L’amélioration du marché du bois d’œuvre a permis d’introduire de timides et attendues améliorations de taux. Le parc d’équipements a aussi commencé à rajeunir. Des contraintes importantes se sont quand même ajoutées cette année. La planification laborieuse a continué d’affecter le travail des entrepreneurs, notamment parce qu’il y a encore trop peu de chemins d’avance.

L’introduction du RADF s’est fait sentir, notamment en faisant augmenter significativement le coût des ponceaux et leur installation.
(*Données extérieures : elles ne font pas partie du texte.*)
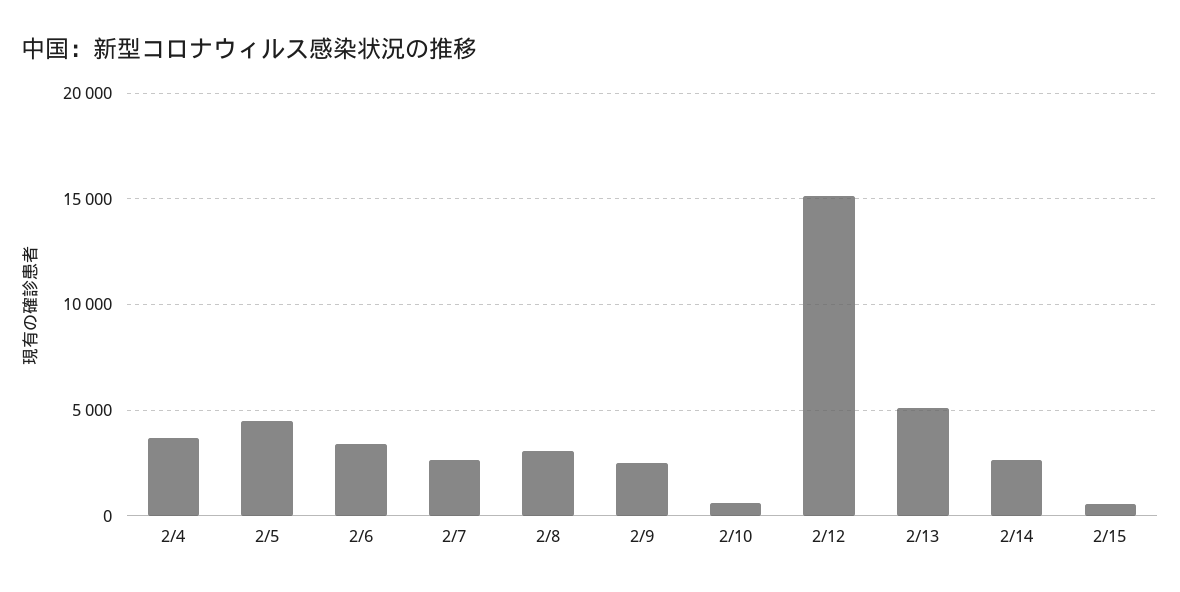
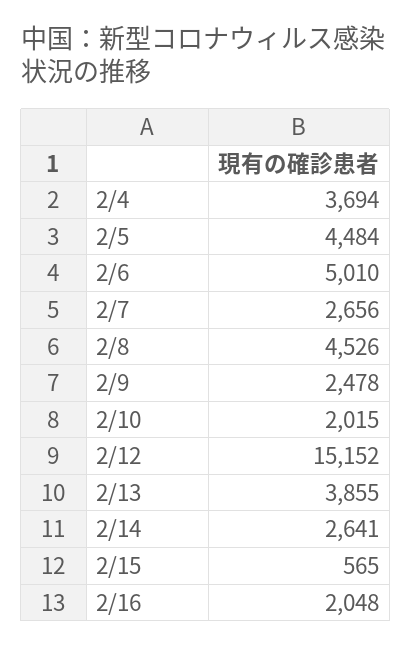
  {
    "2/4": 3694,
    "2/5": 4484,
-   "2/6": 3500,
+   "2/6": 5010,
    "2/7": 2656,
-   "2/8": 3000,
+   "2/8": 4526,
    "2/9": 2478,
-   "2/10": 500,
+   "2/10": 2015,
    "2/12": 15152,
-   "2/13": 5000,
+   "2/13": 3855,
    "2/14": 2641,
-   "2/15": 565
+   "2/15": 565,
+   "2/16": 2048
  }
Il a aussi forcé la révision des manières de planifier la voirie. La FQCF a suivi de près cette implantation et elle a heureusement constaté que les coopératives sont résilientes et qu’elles ont réussi à s’adapter en identifiant les endroits stratégiques pour traverser les cours d’eau en réduisant les impacts économiques et environnementaux.

UNE NOUVELLE PÉRIODE QUINQUENNALE POUR LA SYLVICULTURE

Le bilan de la première période quinquennale a été effectué pour la sylviculture. Il est positif, même s’il dissimule une déprofessionnalisation progressive des entreprises sylvicoles. Le bilan visait à convenir des améliorations à apporter au système. La collaboration entre l’État et les associations, dont la Fédération, a été constructive. Les associations ont déposé au ministre Blanchette quatre propositions qui ont été acceptées. Depuis, plusieurs sous-comités se réunissent pour baliser ces propositions. Une enrichissante tournée des régions a aussi été effectuée pour expliquer les consensus convenus entourant la planification collaborative.
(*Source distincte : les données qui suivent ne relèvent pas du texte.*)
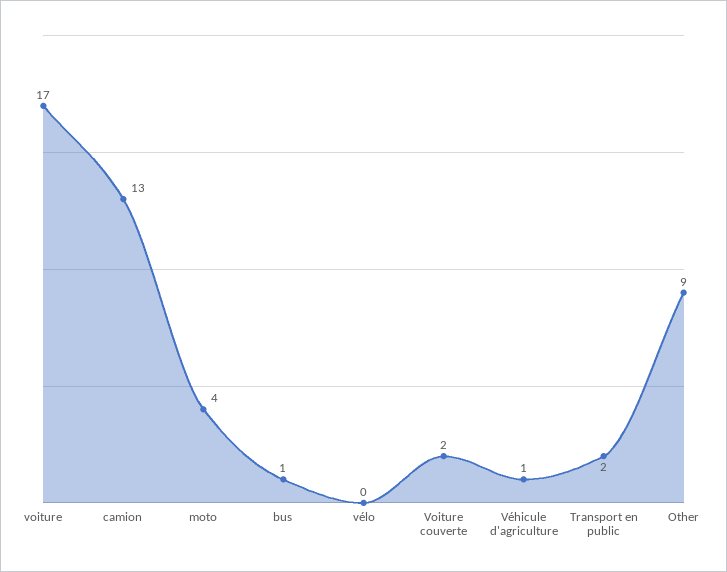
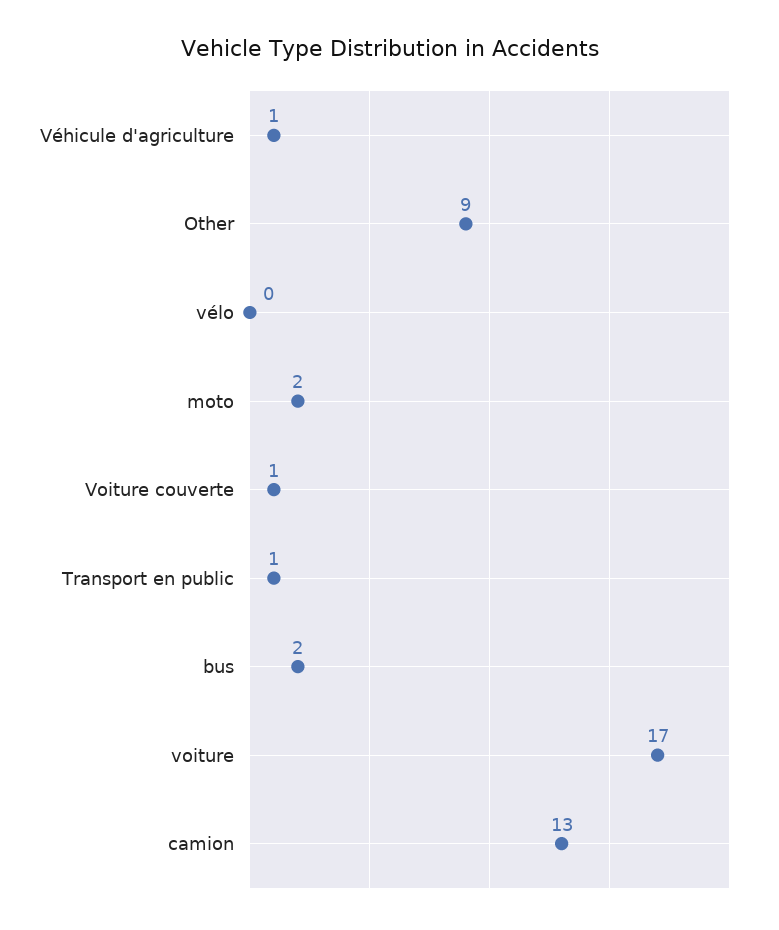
  {
    "voiture": 17,
    "camion": 13,
-   "moto": 4,
+   "moto": 2,
-   "bus": 1,
+   "bus": 2,
    "vélo": 0,
-   "Voiture couverte": 2,
+   "Voiture couverte": 1,
    "Véhicule d'agriculture": 1,
-   "Transport en public": 2,
+   "Transport en public": 1,
    "Other": 9
  }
DES PÉPINIÈRES EN EXPANSION

L’État a exceptionnellement investi pour favoriser la modernisation des pépinières publiques et privées. Il a convenu d’un nouveau contrat avec l’OPPFQ et il a augmenté d’une manière importante le volume de production de plants. Tout cela est très positif et annonce un accroissement des volumes de reboisement.

Il faudra cependant être prêts à les absorber parce que plusieurs plants produits en 2018 ont été détruits parce qu’il n’a pas été possible, pour plusieurs raisons, de les planter.

JOYEUX NOËL ET BONNE ANNÉE 2019

Tout compte fait, l’année 2018 a été étourdissante. Elle pourrait bien annoncer d’autres changements importants pour la prochaine année. Face à cette effervescence, ce qui me réjouit le plus est notre capacité d’adaptation. Je constate aussi avec intérêt que les nouvelles technologies nous aident à faire mieux et plus vite en de multiples facettes. Je rencontre aussi plusieurs jeunes talents qui intègrent nos coopératives et leur dynamisme me stimule.

Je vous souhaite à tous et toutes un répit mérité en famille pour le congé des fêtes et une excellente nouvelle année.